The data below:

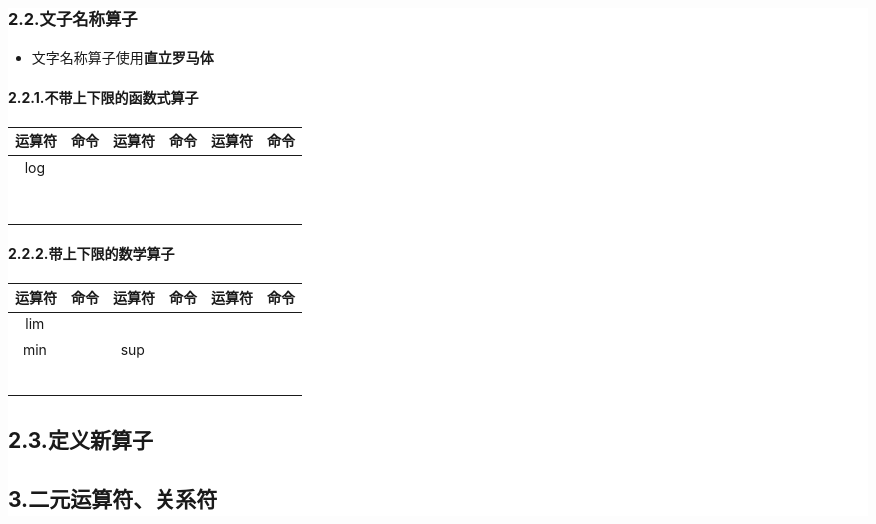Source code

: 

### 2.2.文子名称算子

- 文字名称算子使用**直立罗马体**

#### 2.2.1.不带上下限的函数式算子

| 运算符 | 命令 | 运算符 | 命令 | 运算符 | 命令 |
| :----: | :--: | :----: | :--: | :----: | :--: |
| $\log$ |      |        |      |        |      |
|        |      |        |      |        |      |
|        |      |        |      |        |      |
|        |      |        |      |        |      |
|        |      |        |      |        |      |
|        |      |        |      |        |      |
|        |      |        |      |        |      |
|        |      |        |      |        |      |
|        |      |        |      |        |      |



#### 2.2.2.带上下限的数学算子

| 运算符 | 命令 | 运算符 | 命令 | 运算符 | 命令 |
| :----: | :--: | :----: | :--: | :----: | :--: |
| $\lim$ |      |        |      |        |      |
| $\min$ |      | $\sup$ |      |        |      |
|        |      |        |      |        |      |
|        |      |        |      |        |      |
|        |      |        |      |        |      |
|        |      |        |      |        |      |
|        |      |        |      |        |      |
|        |      |        |      |        |      |



## 2.3.定义新算子



## 3.二元运算符、关系符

End of The data.

Prompt: Omit every picture, then write out the entries above exactly.

Output below:
Source code

: 

### 2.2.文子名称算子

- 文字名称算子使用**直立罗马体**

#### 2.2.1.不带上下限的函数式算子

| 运算符 | 命令 | 运算符 | 命令 | 运算符 | 命令 |
| :----: | :--: | :----: | :--: | :----: | :--: |
| $\log$ |      |        |      |        |      |
|        |      |        |      |        |      |
|        |      |        |      |        |      |
|        |      |        |      |        |      |
|        |      |        |      |        |      |
|        |      |        |      |        |      |
|        |      |        |      |        |      |
|        |      |        |      |        |      |
|        |      |        |      |        |      |



#### 2.2.2.带上下限的数学算子

| 运算符 | 命令 | 运算符 | 命令 | 运算符 | 命令 |
| :----: | :--: | :----: | :--: | :----: | :--: |
| $\lim$ |      |        |      |        |      |
| $\min$ |      | $\sup$ |      |        |      |
|        |      |        |      |        |      |
|        |      |        |      |        |      |
|        |      |        |      |        |      |
|        |      |        |      |        |      |
|        |      |        |      |        |      |
|        |      |        |      |        |      |



## 2.3.定义新算子



## 3.二元运算符、关系符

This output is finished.